Goal 1: From the passage on inspectors general, quote the stretch from "The 1978 Inspector" through "over well, either).".

Source passage:
==========
You know. Because Donald Trump came to Washington to drain the swamp.

The 1978 Inspector General Act created offices inside federal agencies for the purpose of investigating fraud and reporting those findings to Congress. Yet, while the act does grant presidents the power to appoint and remove IGs, Trump’s actions are far outside the norms.

In 1981, President Ronald Reagan made the mistake of firing all 16 inspectors general upon taking office and faced such a backlash he quickly reinstated many of them. Since then, presidents generally didn’t tamper with the offices until President Obama removed the AmeriCorps Inspector General Gerald Walpin in 2009 (which didn’t go over well, either).

Suspicions over Walpin’s firing prompted a formal inquiry by Republicans, led by then-Senate Finance Committee Ranking Member Charles Grassley and House Oversight Committee and Government Reform Ranking Member Rep. Darrell Issa. Several right-leaning media outlets accused President Obama of a cover-up.

In his formal communications to Congress notifying the body of his intent to remove IGs, as required by law, President Trump has copied the vague language about “losing confidence” in the officials used by Obama in his controversial firing of Walpin. Grassley, a longtime champion of inspectors general, has pressed the president for more explanation. He has gotten none.

But all Grassley has to do is look at what the president has said in public in order to discover the man’s motivations. Trump wanted vengeance against the IGs for doing their jobs.
==========
Goal 2: Print the lines of the entries from the line containing "Document page, 1654x1241 pixels." through the line containing "picture [1385, 1107, 1631, 1221]", both included.
==========
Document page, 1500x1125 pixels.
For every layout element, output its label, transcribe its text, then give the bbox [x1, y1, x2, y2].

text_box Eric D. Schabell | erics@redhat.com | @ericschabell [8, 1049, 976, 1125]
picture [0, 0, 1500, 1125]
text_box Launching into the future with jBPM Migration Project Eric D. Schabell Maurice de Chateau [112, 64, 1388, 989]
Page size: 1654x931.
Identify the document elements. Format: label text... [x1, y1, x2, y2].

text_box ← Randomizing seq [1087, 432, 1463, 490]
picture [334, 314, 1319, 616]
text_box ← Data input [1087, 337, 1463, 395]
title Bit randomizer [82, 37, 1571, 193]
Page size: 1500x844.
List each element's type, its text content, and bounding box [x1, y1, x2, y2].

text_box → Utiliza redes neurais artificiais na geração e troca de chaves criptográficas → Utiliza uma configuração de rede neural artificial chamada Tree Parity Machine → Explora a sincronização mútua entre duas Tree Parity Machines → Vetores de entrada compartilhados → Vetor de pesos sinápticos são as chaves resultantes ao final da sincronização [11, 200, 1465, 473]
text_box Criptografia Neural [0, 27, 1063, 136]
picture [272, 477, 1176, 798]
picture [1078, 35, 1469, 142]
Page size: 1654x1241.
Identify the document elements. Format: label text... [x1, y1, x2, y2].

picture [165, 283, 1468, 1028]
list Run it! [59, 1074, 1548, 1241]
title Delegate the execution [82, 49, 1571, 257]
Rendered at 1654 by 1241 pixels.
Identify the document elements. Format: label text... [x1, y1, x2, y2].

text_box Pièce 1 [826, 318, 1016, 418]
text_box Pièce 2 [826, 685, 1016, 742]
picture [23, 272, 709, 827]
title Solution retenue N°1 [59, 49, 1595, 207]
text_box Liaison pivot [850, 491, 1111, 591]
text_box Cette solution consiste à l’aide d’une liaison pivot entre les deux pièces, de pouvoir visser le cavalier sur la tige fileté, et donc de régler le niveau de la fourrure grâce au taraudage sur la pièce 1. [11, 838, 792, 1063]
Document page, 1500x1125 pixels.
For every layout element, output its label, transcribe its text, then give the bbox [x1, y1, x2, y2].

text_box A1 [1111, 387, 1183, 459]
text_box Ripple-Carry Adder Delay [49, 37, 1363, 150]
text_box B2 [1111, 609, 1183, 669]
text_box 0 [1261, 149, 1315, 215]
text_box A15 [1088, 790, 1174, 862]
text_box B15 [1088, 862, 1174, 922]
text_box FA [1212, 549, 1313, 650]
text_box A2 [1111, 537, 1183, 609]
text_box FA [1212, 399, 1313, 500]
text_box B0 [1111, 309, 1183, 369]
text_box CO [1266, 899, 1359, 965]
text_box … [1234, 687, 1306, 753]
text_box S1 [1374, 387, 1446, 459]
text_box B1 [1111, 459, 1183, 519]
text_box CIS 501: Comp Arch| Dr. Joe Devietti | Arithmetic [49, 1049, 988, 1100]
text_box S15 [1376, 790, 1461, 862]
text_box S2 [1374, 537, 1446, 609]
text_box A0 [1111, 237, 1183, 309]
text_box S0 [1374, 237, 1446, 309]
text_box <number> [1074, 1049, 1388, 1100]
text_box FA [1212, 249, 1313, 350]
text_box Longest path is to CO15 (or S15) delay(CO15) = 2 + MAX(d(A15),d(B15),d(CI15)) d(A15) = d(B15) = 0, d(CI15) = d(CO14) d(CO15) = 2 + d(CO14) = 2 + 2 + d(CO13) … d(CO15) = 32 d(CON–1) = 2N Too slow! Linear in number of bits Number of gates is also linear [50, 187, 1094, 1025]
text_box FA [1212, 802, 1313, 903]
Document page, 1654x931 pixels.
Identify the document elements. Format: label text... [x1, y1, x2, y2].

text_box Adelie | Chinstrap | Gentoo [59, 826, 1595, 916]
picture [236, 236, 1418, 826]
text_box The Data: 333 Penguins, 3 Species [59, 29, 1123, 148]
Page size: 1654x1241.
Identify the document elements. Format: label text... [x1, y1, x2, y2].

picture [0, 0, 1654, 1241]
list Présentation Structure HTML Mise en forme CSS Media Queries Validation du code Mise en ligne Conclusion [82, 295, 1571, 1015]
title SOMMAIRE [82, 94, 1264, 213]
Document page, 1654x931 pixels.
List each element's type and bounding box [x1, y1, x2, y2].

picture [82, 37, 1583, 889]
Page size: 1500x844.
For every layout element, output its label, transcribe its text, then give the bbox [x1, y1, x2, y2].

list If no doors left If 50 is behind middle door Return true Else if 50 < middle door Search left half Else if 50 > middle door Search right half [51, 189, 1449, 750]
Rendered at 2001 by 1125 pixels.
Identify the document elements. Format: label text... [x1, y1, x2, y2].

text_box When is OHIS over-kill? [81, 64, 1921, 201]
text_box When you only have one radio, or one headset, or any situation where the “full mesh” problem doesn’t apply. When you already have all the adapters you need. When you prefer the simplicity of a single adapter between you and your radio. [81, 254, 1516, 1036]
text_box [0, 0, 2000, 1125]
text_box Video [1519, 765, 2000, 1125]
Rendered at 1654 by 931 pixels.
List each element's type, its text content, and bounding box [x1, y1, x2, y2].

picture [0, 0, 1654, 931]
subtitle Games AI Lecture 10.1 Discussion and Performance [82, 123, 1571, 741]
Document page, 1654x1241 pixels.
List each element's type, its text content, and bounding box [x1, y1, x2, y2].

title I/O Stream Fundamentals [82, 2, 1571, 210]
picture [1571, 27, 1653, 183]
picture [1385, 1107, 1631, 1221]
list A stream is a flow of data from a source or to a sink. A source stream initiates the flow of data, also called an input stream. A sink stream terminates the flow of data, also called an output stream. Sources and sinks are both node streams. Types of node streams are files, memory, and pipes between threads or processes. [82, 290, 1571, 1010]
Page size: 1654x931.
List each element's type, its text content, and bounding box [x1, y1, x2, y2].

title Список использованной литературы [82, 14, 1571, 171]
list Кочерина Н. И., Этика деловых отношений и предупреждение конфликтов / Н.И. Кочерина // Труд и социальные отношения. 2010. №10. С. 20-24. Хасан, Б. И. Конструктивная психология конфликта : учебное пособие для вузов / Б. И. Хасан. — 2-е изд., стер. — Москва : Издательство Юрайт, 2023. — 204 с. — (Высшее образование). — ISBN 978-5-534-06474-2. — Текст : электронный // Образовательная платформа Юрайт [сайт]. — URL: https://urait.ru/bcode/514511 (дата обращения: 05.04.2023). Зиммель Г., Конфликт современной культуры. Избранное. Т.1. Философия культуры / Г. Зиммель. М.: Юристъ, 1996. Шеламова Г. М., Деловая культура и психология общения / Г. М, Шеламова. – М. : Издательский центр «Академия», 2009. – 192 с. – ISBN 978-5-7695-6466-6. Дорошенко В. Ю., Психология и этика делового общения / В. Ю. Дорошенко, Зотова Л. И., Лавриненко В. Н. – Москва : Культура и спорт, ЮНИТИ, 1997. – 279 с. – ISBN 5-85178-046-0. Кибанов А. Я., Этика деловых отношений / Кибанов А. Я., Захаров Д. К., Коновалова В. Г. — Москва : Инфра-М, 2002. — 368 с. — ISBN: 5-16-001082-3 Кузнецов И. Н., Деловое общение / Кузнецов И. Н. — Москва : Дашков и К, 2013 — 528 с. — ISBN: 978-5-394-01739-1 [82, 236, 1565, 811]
==========
Full answer 1:
The 1978 Inspector General Act created offices inside federal agencies for the purpose of investigating fraud and reporting those findings to Congress. Yet, while the act does grant presidents the power to appoint and remove IGs, Trump’s actions are far outside the norms.

In 1981, President Ronald Reagan made the mistake of firing all 16 inspectors general upon taking office and faced such a backlash he quickly reinstated many of them. Since then, presidents generally didn’t tamper with the offices until President Obama removed the AmeriCorps Inspector General Gerald Walpin in 2009 (which didn’t go over well, either).

Full answer 2:
Document page, 1654x1241 pixels.
List each element's type, its text content, and bounding box [x1, y1, x2, y2].

title I/O Stream Fundamentals [82, 2, 1571, 210]
picture [1571, 27, 1653, 183]
picture [1385, 1107, 1631, 1221]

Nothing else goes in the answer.